Page MenuHomePhabricator

dbtree: make wasat a working backend and become active-active
Open, Stalled, MediumPublic

Description

terbium is a maintenance script server and backend for dbtree

wasat is supposed to be the equivalent of terbium in codfw but not yet a working backend for dbtree

it was removed as one in T162976#3186233 https://gerrit.wikimedia.org/r/#/c/348456/1/hieradata/role/common/cache/misc.yaml

after it was added when dbtree was made active/active in https://gerrit.wikimedia.org/r/#/c/346572/

make wasat a working backend and add it back above once we can.

Event Timeline

Dzahn created this task.Apr 17 2017, 7:56 PM
Restricted Application added a subscriber: Aklapper. · View Herald TranscriptApr 17 2017, 7:56 PM

not sure if this should be tagged as traffic or not. please feel free to remove it. it just got auto-added because it copies tags when you create something as a subtask

BBlack moved this task from Triage to Caching on the Traffic board.Apr 18 2017, 6:14 PM
BBlack added a subscriber: BBlack.

Yeah, leave the traffic tag as we'll want to basically revert https://gerrit.wikimedia.org/r/#/c/348456/ once dbtree is ready for it.

Dzahn added a comment.May 11 2017, 9:19 PM

status update:

nowadays terbium and wasat use the identical role and profile in site.pp, as in:

2600 # mediawiki maintenance servers (https://wikitech.wikimedia.org/wiki/Terbium)
2601 node 'terbium.eqiad.wmnet', 'wasat.codfw.wmnet' {
2602     role(mediawiki_maintenance)

So both are getting the dbtree Apache site installed. Both have /etc/apache2/sites-enabled/50-dbtree-wikimedia-org.conf.

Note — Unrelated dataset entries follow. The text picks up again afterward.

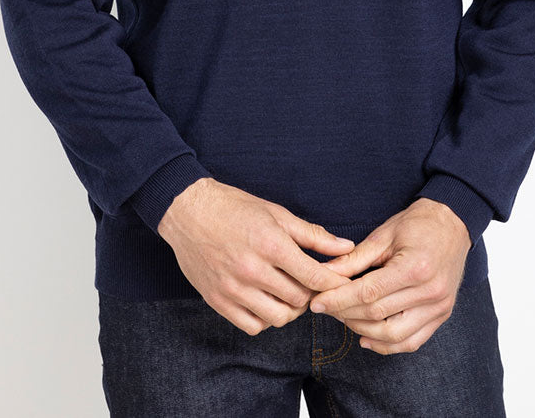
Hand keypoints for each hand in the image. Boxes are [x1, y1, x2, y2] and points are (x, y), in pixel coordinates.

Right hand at [157, 178, 357, 334]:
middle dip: (311, 293)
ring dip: (290, 308)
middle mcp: (252, 270)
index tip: (340, 283)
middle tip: (309, 282)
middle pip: (299, 299)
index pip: (314, 277)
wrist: (188, 211)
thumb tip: (346, 248)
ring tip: (287, 291)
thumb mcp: (276, 214)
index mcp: (271, 244)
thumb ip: (312, 235)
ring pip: (278, 317)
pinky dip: (265, 318)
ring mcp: (233, 289)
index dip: (333, 283)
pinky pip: (253, 326)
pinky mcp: (218, 301)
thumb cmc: (234, 208)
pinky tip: (265, 300)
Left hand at [306, 197, 471, 354]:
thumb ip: (354, 258)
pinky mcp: (442, 315)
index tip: (317, 302)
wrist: (453, 224)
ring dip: (363, 331)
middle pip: (378, 315)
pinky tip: (366, 338)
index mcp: (415, 267)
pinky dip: (387, 345)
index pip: (369, 293)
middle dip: (345, 314)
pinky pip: (412, 341)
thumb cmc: (417, 224)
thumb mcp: (384, 234)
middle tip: (325, 308)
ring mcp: (439, 307)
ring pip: (394, 335)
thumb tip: (325, 273)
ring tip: (343, 318)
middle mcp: (431, 292)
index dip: (339, 300)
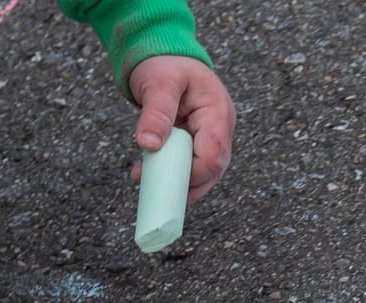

Yet, only terbium actually works, as in:

[bast1001:~] $ curl -v --silent -H "Host:dbtree.wikimedia.org" terbium.eqiad.wmnet 2>&1| grep "<title>"
    <title>Core Databases</title>
[bast1001:~] $ curl -v --silent -H "Host:dbtree.wikimedia.org" wasat.codfw.wmnet 2>&1| grep "<title>"
[bast1001:~] $

This is what is to debug next.

Dzahn added a comment.EditedMay 11 2017, 9:22 PM

reason: database connection to tendril on tendril-backend.eqiad.wmnet failed

^ It should probably not try something in .eqiad., needs "tendril-backend.codfw.wmnet", right @jynus

MoritzMuehlenhoff triaged this task as Medium priority.May 12 2017, 12:01 PM
Dzahn claimed this task.May 12 2017, 7:59 PM

Mentioned in SAL (#wikimedia-operations) [2017-05-18T20:47:03Z] <mutante> wasat - git pull - bring to latest, the last changed had never been deployed here like on terbium, but it's also not a backend for dbtree yet (T163141)

We should not enable active-active on dbtree (or enable it failing, as it is the current case). Dbtree database backend is db1011, which is only on eqiad. This year the plan is to setup a second node on codfw, which would allow local queries only.

Meanwhile, enabling it would mean cross-dc traffic which we should not allow for privacy reasons.

Once a backend exist locally on both db, we can put both dbmonitor2 and wasat as active-active (where no privacy or performance concerns happen). Alternatively, if we are in a hurry (I don't think we are), we can enable TLS (which we should probably do anyway).

1978Gage2001 moved this task from Triage to In progress on the DBA board.Dec 11 2017, 9:45 AM
Marostegui moved this task from In progress to Triage on the DBA board.Dec 11 2017, 11:06 AM
jcrespo changed the task status from Open to Stalled.Jun 15 2018, 5:57 PM

This is stalled because tendril cannot work with multiple db backends. We would need to setup a different backend to support it- which we wanted to do anyway (even if we reuse many of the existing schema), but it is not trivial.
Once we have a working replication, we could make it active-active as it is a read-only functionality.

jcrespo moved this task from Triage to Backlog on the DBA board.Jun 15 2018, 5:58 PM
Krinkle updated the task description. (Show Details)Jun 15 2018, 6:50 PM
Krinkle added a project: Availability.